There’s just something about red hair. Throughout history, it’s been associated with Vikings, magic, and even vampires, and today, people with red hair are seen as unique and special. Why? Not only is it extremely rare, but there are tons of fascinating and strange genetic differences that explain some of the mystique surrounding this hair color. From cool science to bizarre historical context, the following facts might make you start looking at redheads a little differently!
1. Blue eyes and red hair is the rarest combination on the planet
Have you ever seen a redhead with blue eyes? If not, there’s a very good chance you aren’t alone: it’s the rarest combination on Earth. According to figures from 2018 only 0.17 percent of the planet’s population sport that combination of features! Why is it so rare, though?
Well, as Professor Mark Elgar told the University of Melbourne website, “Red hair and blue eyes are both recessive traits, which means a person needs to inherit both of the genes from both parents.

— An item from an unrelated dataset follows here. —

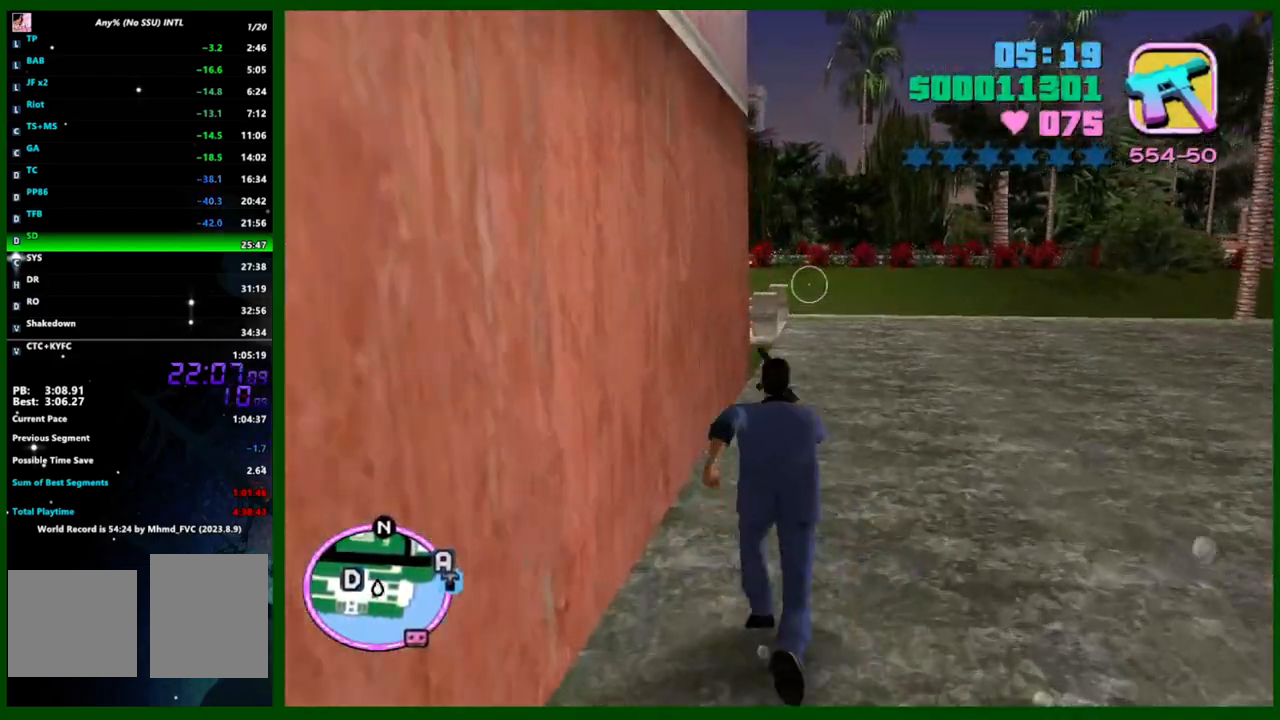
{"keys": ["w"], "mouse": [], "events": [[67, "shift", "down"], [150, "shift", "up"], [250, "shift", "down"], [350, "shift", "up"], [400, "shift", "down"], [500, "shift", "up"]]}
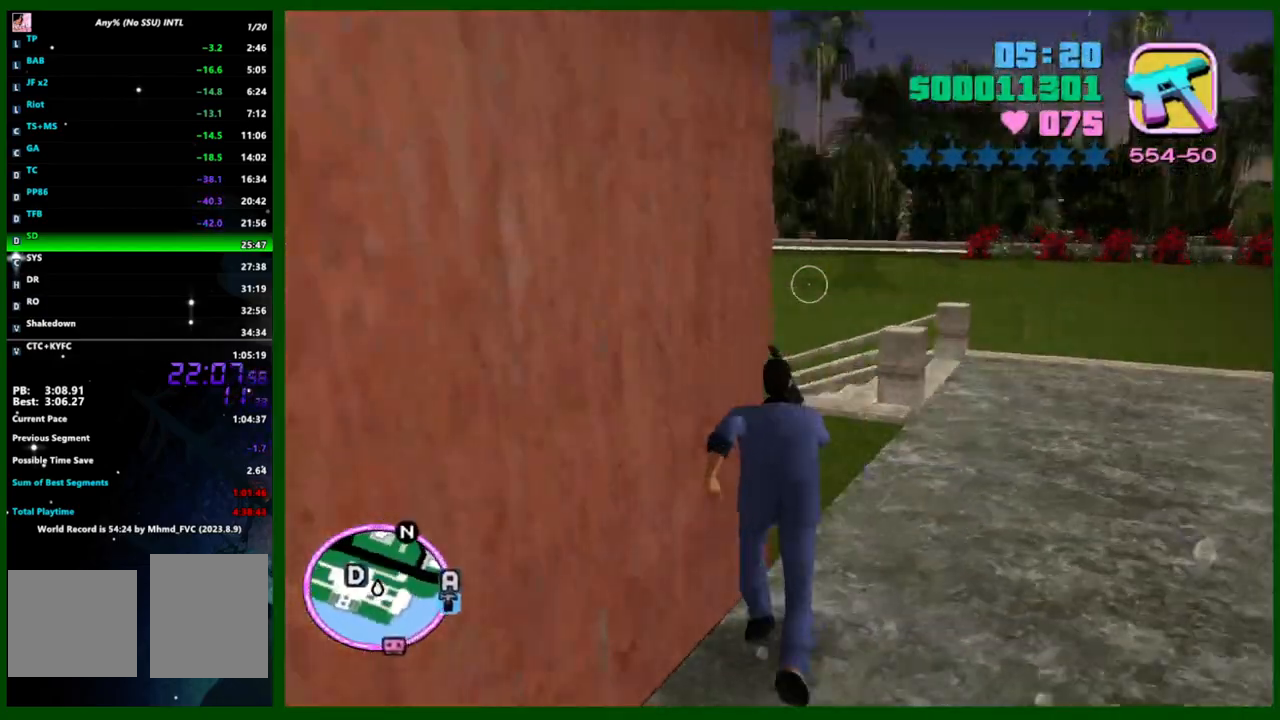
{"keys": ["shift", "w"], "mouse": ["middle"], "events": [[83, "shift", "down"], [183, "shift", "up"], [283, "shift", "down"], [317, "shift", "up"], [400, "shift", "down"], [450, "mouse_middle", "down"]]}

In contrast, brown hair and brown eyes are dominant traits.”
2. The first red-headed president was Andrew Jackson (or was it?)
Depending on who you ask, you might get a different answer to the question, “Who was America’s first red-headed President?” It’s caused suitably fiery debates over the years, with two guys vying for the crown. Andrew Jackson, who was the seventh man to take office, definitely sported red locks while he was alive.
But some won’t accept him as the first. You see, America’s inaugural leader George Washington reportedly had red hair when he was younger. Proof of that is hard to come by, though: there are no pictures to back up these claims.
3. Redheads are more sensitive to pain
Not everyone shares the same pain threshold: what could really hurt some folks won’t bother others in the least. Yet when it comes to redheads, there’s a good chance that they have a lower tolerance to aches and discomfort than the rest of us.
Why’s that, then? Well, as per USA Today, it’s all down to their genetics. The mutated gene that’s responsible for producing red locks, MC1R, shares the same space as the DNA segment tied to the pain receptors.
4. They are more likely to be lefties
According to a 2020 study in the Journal of Hand and Microsurgery, a mere 10 to 12 percent of Earth’s population is left-handed. Who knew it was that low? But get this: there’s also a pretty strong possibility that lots of redheads are among their number.
Much like with red hair, a recessive gene is present in people who favor their left hand over their right. And as those traits typically appear in pairs, that means there’s a high likelihood that redheads possess it.